Sunday, March 30, 2014

Seven Ways to Fail at Scrum -- Part One

I've watched and participated in Scrum teams that were successful -- teams that were self-organizing, promoted trust, delivered regularly and produced a high-quality product.  But I've also seen teams "fail at Scrum".  The quotes here are intentional, because, in most cases, it was not Scrum or Agile that failed, but the teams or the environment around them tried to do Scrum-like things, but failed to actually do Scrum.

The simple truth of the matter is that Scrum works -- but you have to actually do Scrum to make it work.  Doing things half-way or picking and choosing the parts of Scrum that seem palatable to you is destined to fail -- because Scrum is a framework, a support structure.  If you don't include all the pieces, or cheapen some of them, the structure falls apart.  Most groups that have seen "Scrum fail" have actually failed to do Scrum.  This isn't to say that Scrum works everywhere and in every culture -- that kind of thinking isn't Agile -- but it is a framework that works well when the environment is suited to it already or can be tailored to it.

Over the next few days I'll present seven things I've seen in product groups that claim to be doing Scrum, but aren't.  Elsewhere in Agile literature you'll see these things referred to as "smells" -- things that people do in the name of an Agile practice, but that just smell wrong.

Smell #1: Teams formed by Project Managers/Product Owners

I've seen a few shops where the members of Scrum teams were chosen by the Product Owner so that the PO essentially had a go-to team where they could park their pet or customer-sensitive features.  This resulted in a sort of A-Team where all the high-visibility and cherry features went while the second-string teams got all of the defect work and "add a new field to page X" stories.

This is a Scrum anti-pattern, plain and simple.  It flies in the face of the core concept of Scrum: the concept of self-organizing teams.  Team composition should be organic and the teams should be organizing themselves around the whole of the product backlog.  Sure, an initial set of team assignments by the team lead or Scrum Master makes sense with a group that is just learning Scrum, but those assignments should be balanced, mixing levels of experience and proficiency throughout, and those assignments should be considered temporary.  While team stability is important for establishing and maintaining velocity, team members should still feel the freedom to move among teams on a single product to find the mix where they work the best.

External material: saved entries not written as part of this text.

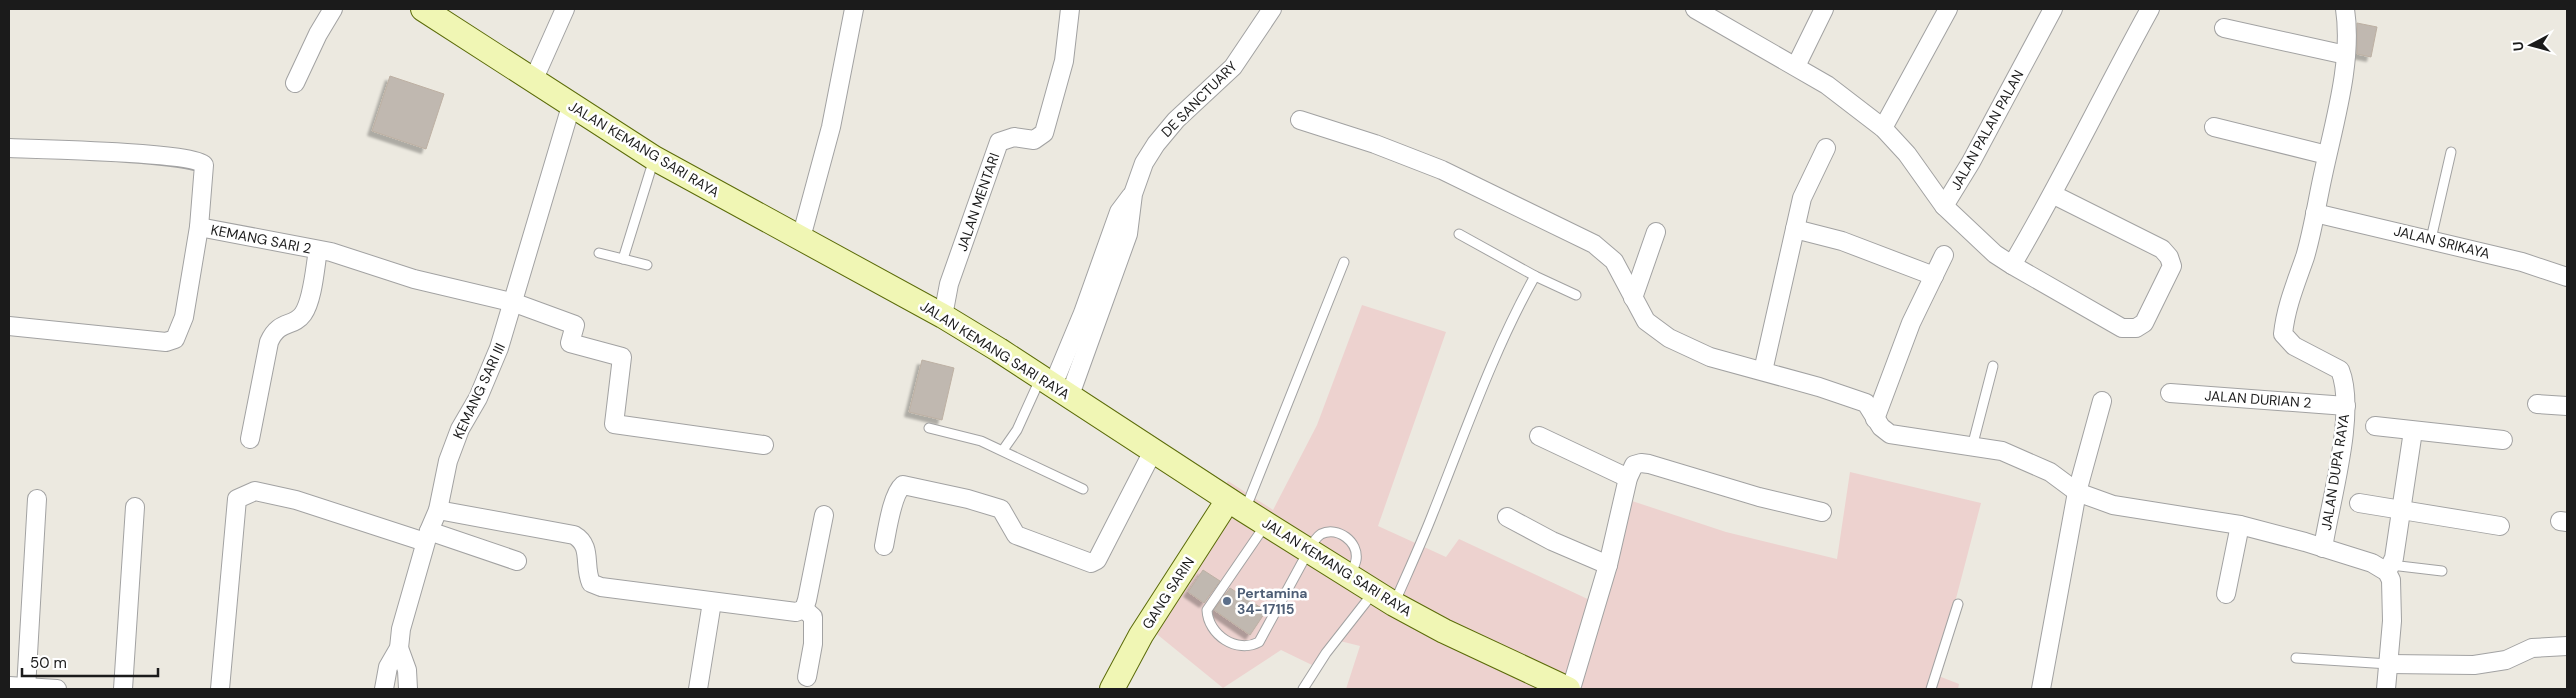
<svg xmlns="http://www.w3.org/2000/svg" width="2576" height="698" font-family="'DM Sans',sans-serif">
  <defs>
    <filter id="shadow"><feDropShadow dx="-4.5" dy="4.5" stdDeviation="1" flood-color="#0004"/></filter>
  </defs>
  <rect width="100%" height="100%" fill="#ece9e0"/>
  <path fill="#edd2cf" d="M1362,305L1446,332L1378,526L1446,557L1459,539L1594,602L1626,499L1726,532L1837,559L1850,472L1981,503L1936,675L1959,684L1958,689H1346L1360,646L1332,639L1312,665L1281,650L1223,688L1142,622L1228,481L1273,510L1317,425Z"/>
  <g fill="#c0b8b0" stroke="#bdb0a3" filter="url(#shadow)">
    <path d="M2357,23L2377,27L2371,57L2357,54Z"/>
    <path d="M390,76L444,94L426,149L372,131Z"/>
    <path d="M922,360L954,368L942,420L909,412Z"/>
    <path d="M1203,570L1220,581L1204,603L1188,592Z"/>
    <path d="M1230,588L1266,611L1250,635L1214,610Z"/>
  </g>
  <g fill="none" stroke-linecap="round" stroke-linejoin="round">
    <g stroke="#a2a2a2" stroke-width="11">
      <g id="lane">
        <path d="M1459,234L1535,276L1576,295"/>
        <path d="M2431,239L2451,152"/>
        <path d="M599,253L647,265"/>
        <path d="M623,259L654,159"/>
        <path d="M929,428L981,441L1083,489"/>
        <path d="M1972,447L1993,366"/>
        <path d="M1003,450L1017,430L1041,377"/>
        <path d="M1245,510L1344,262"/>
        <path d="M1266,524L1207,610C1208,635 1237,654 1259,642L1309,550C1312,544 1315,538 1321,534C1338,526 1359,542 1356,560C1355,565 1352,571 1350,576"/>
        <path d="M2391,565L2442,571"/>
        <path d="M1394,604C1407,574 1421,544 1433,513C1465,433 1493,351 1535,276"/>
        <path d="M2296,658L2389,664"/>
        <path d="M1303,689L1326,653L1373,593"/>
        <path d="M1931,689L1958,604"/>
      </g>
    </g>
    <g stroke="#a2a2a2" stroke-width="20">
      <g id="street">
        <path d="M1695,9L1827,85L1883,128L1907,154L1944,206L1995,254L2012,265C2062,181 2103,94 2150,9"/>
        <path d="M2224,28L2346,55"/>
        <path d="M1796,66L1824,9"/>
        <path d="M533,81L565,9"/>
        <path d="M295,83L318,34L333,9"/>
        <path d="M1300,120L1375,144L1442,170L1594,244L1614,261L1646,321L1669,338L1710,357L1819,387L1866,403L1881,427L1890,434L2002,451L2050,472L2077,492L2113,505L2240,525L2305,542L2372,563L2387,572L2391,580L2392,621L2386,689"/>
        <path d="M2214,127L2327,155"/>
        <path d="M1883,128L1948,9"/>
        <path d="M9,148C36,149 192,152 204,165L199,227L184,317L175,339L166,342L9,326"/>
        <path d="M1944,206L1971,162L2053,9"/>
        <path d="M2315,213L2522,262L2567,277"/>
        <path d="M199,227L331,252L414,279L515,303L575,325L570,343L622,357L614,424L764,445"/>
        <path d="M1795,229L1842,241L1934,276"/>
        <path d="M801,238L831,127L854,9"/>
        <path d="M2012,265L2122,328H2136L2144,323L2172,266L2169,257L2162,249L2054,195"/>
        <path d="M1633,298L1656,232"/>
        <path d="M943,316L949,284L999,142L1014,137L1034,140L1044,133L1064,61L1070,9"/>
        <path d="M1763,371L1802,198L1826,148"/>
        <path d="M1053,385L1083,313L1119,212L1131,196"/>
        <path d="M2170,393L2346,406"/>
        <path d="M1070,395L1128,234L1133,194L1144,163L1156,144L1176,120L1233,67L1272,9"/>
        <path d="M2537,404L2567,406"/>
        <path d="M1875,419L1911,323L1944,255"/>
        <path d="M2375,426L2503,440"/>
        <path d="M1539,436L1628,478"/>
        <path d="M250,439L269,342C279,319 293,328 303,314C313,300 315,267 318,250"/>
        <path d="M2359,503L2500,526"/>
        <path d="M438,510L574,535C593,546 583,565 591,583L601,587L796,612L804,609L807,600L824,515"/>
        <path d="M1507,517L1552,541L1608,565"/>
        <path d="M2560,521L2567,522"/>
        <path d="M429,531L517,561"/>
        <path d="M884,546C887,531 892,494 903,485L968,499L1001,509L1016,535L1091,563L1097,560L1153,451"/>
        <path d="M2323,548C2330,502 2357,412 2340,370L2294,346L2283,334C2286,306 2296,283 2305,257C2313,230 2317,202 2323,175C2334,123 2353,61 2345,9"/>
        <path d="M2387,572L2394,558L2413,431"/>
        <path d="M2226,594L2240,525"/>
        <path d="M804,609L813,617V644L807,677"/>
        <path d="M399,648L407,670L408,689"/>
        <path d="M2389,664L2474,665L2506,660L2532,648L2567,646"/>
        <path d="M9,686L57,689"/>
        <path d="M26,689L37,499"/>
        <path d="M123,689L135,507"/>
        <path d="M220,689L237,499L255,491L296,500L425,542"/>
        <path d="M384,689L388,667L399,648L401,629L429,531L438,510L448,461L460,429L478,398L499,348L571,106"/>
        <path d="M698,689L712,602"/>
        <path d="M1571,689L1608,565L1628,478L1634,465L1641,463L1649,464L1759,497L1822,512"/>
        <path d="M2041,689L2077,492L2102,401"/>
      </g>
    </g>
    <g stroke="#5b6b09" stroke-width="26">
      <g id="secondary">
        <path d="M423,9L654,158L943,316L999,350L1244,510L1394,604L1444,631L1568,689"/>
        <path d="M1112,689L1141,635L1228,500"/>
      </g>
    </g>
    <use href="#lane" stroke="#fff" stroke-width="9"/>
    <use href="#street" stroke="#fff" stroke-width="18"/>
    <use href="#secondary" stroke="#f0f6b4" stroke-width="24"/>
  </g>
  <circle fill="#5c6f8a" stroke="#fff" stroke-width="2" cx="1227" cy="601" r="5"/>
  <g text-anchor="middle" stroke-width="5" stroke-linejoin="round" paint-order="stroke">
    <g font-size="14" fill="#1b1b1b" stroke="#fff">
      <text transform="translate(1199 99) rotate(-45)" y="5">DE SANCTUARY</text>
      <text transform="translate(1987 130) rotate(-61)" y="5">JALAN PALAN PALAN</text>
      <text transform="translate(644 149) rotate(31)" y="5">JALAN KEMANG SARI RAYA</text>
      <text transform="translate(978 202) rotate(-71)" y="5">JALAN MENTARI</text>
      <text transform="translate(261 239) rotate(11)" y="5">KEMANG SARI 2</text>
      <text transform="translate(2442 242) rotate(14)" y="5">JALAN SRIKAYA</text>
      <text transform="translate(995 350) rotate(32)" y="5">JALAN KEMANG SARI RAYA</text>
      <text transform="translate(479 391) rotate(-65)" y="5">KEMANG SARI III</text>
      <text transform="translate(2258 399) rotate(4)" y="5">JALAN DURIAN 2</text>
      <text transform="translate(2335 472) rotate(-81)" y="5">JALAN DUPA RAYA</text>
      <text transform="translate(1337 567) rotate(32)" y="5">JALAN KEMANG SARI RAYA</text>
      <text transform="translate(1168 593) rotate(-57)" y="5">GANG SARIN</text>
    </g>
    <g font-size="14" font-weight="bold" fill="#4e5e75" stroke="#fff" text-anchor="start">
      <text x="1237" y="598">Pertamina<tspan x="1237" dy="16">34-17115</tspan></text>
    </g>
  </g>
  <rect width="2576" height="698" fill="none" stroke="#1b1b1b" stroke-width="20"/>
  <g transform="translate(2531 45) rotate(264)" stroke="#ffffff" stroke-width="4" paint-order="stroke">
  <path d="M0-4L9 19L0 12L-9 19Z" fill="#1b1b1b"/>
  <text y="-8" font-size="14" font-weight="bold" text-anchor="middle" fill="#1b1b1b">U</text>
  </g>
  <path d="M22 668v8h136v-8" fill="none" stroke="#1b1b1b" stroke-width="2.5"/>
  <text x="30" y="668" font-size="15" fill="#1b1b1b" stroke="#ffffff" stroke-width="4" paint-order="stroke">50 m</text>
</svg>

The fallout of following this anti-pattern is huge.  One of product groups I'm observing currently is experiencing cross-team jealousies, defeatism, feelings of favoritism and a lack of trust.  Everyone knows who the "A-Team" is -- sadly, the teams are labeled "Team A", "Team B" and "Team C" and correspond to the levels of confidence that the product managers have in each.  Inexperienced developers are not paired with experienced developers, meaning the former are not getting the training they need and the latter are not getting the injection of outside-the-box thinking that they need.

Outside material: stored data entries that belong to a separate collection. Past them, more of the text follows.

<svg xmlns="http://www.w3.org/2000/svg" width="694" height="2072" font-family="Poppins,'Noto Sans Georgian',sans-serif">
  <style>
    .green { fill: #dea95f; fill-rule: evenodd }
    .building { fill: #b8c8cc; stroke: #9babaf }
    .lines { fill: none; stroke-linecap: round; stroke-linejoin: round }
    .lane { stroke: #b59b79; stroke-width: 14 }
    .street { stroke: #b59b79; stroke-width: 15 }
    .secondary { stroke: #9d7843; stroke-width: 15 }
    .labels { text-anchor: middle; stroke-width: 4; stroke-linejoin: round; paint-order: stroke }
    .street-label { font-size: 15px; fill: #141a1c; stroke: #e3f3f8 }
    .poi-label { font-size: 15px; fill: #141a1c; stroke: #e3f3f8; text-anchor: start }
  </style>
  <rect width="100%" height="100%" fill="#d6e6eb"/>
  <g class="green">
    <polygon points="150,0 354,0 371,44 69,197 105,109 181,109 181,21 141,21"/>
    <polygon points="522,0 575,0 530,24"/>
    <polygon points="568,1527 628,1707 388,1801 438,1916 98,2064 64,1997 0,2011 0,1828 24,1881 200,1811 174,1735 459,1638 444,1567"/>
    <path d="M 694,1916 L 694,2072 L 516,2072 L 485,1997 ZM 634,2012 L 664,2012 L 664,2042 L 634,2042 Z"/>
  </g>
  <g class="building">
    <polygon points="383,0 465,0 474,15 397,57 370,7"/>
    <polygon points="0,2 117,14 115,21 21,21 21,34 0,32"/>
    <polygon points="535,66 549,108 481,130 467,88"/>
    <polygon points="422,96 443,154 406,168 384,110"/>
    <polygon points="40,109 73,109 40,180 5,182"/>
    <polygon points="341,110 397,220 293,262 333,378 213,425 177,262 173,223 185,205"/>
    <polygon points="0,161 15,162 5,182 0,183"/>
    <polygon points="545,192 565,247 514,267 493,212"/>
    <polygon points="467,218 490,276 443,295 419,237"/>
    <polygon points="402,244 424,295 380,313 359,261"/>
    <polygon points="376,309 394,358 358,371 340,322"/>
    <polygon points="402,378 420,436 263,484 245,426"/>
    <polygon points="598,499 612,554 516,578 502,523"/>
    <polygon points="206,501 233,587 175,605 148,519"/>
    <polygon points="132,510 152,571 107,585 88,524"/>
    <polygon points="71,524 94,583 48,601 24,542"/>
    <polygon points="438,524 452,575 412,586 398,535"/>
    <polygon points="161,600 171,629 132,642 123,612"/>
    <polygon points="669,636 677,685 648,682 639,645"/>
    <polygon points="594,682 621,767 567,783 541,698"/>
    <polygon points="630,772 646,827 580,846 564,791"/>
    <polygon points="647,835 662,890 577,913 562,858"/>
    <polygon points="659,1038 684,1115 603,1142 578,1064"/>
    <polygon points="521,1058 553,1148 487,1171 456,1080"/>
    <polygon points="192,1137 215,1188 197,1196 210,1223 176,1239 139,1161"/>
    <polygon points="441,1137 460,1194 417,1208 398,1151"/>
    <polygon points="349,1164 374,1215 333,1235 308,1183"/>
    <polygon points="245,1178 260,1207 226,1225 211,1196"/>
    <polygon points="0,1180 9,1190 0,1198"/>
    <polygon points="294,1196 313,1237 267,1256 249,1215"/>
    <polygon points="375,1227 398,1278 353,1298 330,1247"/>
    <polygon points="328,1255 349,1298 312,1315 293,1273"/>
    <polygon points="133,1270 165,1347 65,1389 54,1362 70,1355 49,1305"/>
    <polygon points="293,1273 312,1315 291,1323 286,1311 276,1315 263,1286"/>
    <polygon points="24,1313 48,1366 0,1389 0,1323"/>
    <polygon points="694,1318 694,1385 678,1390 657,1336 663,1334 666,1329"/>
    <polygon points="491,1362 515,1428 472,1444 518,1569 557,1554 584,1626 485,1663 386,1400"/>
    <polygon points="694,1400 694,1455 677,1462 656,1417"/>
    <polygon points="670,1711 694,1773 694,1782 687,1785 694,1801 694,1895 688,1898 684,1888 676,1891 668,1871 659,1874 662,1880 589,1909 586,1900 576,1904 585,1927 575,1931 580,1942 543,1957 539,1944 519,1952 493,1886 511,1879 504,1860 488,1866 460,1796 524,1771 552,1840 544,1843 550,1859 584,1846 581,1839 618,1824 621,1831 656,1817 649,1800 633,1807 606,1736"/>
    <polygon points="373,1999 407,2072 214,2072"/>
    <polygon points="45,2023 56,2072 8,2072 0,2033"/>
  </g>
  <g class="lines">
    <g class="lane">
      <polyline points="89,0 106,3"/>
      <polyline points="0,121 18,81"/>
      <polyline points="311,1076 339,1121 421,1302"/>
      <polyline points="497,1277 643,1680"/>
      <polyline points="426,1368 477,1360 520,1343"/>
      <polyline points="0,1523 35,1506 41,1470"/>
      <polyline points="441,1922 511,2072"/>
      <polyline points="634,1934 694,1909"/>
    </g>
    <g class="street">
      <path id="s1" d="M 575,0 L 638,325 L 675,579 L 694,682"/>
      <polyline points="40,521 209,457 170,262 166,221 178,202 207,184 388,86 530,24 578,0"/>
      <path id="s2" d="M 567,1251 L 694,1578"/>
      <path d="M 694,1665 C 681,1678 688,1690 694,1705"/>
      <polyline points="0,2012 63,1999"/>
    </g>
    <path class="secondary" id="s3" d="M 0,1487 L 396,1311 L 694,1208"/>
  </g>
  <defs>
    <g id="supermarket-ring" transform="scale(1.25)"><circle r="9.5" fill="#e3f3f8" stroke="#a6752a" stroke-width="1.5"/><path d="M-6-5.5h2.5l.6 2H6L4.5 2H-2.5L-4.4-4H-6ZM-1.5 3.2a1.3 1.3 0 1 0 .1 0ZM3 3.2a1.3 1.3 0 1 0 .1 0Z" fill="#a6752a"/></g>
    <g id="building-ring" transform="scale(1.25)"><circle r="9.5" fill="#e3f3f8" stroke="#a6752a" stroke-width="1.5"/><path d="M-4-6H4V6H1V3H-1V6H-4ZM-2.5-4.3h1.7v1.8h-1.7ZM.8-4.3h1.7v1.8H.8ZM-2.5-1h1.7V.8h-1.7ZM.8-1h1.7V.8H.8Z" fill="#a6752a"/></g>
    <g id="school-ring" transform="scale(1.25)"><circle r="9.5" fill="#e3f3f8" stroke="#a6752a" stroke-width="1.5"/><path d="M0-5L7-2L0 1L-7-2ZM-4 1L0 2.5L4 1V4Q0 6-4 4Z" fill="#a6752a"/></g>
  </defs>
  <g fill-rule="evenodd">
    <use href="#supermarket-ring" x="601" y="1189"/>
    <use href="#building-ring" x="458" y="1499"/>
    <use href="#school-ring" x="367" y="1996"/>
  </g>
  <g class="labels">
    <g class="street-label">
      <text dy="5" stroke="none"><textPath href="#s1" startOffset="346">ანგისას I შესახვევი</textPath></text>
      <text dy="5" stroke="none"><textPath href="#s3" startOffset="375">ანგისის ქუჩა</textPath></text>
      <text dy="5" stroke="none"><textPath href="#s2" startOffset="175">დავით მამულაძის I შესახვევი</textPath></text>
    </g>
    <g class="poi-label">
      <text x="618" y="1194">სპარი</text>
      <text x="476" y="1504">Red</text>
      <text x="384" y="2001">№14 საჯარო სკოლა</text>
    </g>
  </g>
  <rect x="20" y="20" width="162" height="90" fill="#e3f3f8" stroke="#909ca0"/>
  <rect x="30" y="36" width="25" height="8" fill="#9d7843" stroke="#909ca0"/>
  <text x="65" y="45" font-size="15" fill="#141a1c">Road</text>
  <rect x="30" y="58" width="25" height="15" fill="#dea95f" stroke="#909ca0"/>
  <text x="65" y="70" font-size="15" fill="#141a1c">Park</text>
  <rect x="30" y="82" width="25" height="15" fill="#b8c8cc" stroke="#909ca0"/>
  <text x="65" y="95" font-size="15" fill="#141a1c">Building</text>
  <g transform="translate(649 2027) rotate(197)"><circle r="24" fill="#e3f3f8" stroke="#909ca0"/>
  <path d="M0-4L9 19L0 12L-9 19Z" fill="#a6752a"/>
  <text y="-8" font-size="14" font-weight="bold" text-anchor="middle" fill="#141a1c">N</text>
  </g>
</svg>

Smell #2: QA Musical Chairs

This is another anti-pattern related to the first item.  The way this works is that the Quality Assurance engineers for this group are essentially matrix-managed by a single QA Manager.  This, in and of itself, is not a bad thing.  In fact, matrix management of Scrum personnel, especially when there are dedicated areas of expertise, can be a very good thing.  A strong QA Manager, for example, can be working with all of their direct reports on their career objectives and personal growth in a way that a typical Software Development Manager can't.

Where this becomes an anti-pattern is when the QA Manager involves herself with the assignment of QA personnel to specific teams.  Just as with Smell #1 above, the Manager is interfering with the teams being able to form organically and self-organize.  In this case, the Manager is not making the selections based on proficiency, but appears to be intentionally moving team members around as a way to keep them cross-trained on the application.  While this sounds like a good idea, the fact that the manager is interfering with the team organization is the source of the bad smell.

Here she is somewhat tied up by what is already happening with Smell #1:  if the teams were organizing themselves around the whole of the prioritized backlog, rather than having work assigned to each team by the Product Owners, she would probably not feel compelled to mix things up in this way.

"Okay," you may be thinking to yourself, "so it's a bad smell, but it's for a good purpose, it seems.  Where does this go wrong?  What are the consequences?"

There are a couple of consequences that come to mind right away.  The first is that all of the teams' velocities are being thrown askew, since changes in team composition always affect velocity.  This particular Manager would disagree with me, because her teams also correlate story points directly to man hours, which is another Scrum anti-pattern.  (See Smell #5 in an upcoming post.)

The other issue is that the QA personnel are not forming good working relationships with the Software Developers on their teams.  They see their tenure on any team as being temporary.  The upshot is that the teams are not building trust from within and an "us vs. them" mentality is maintained.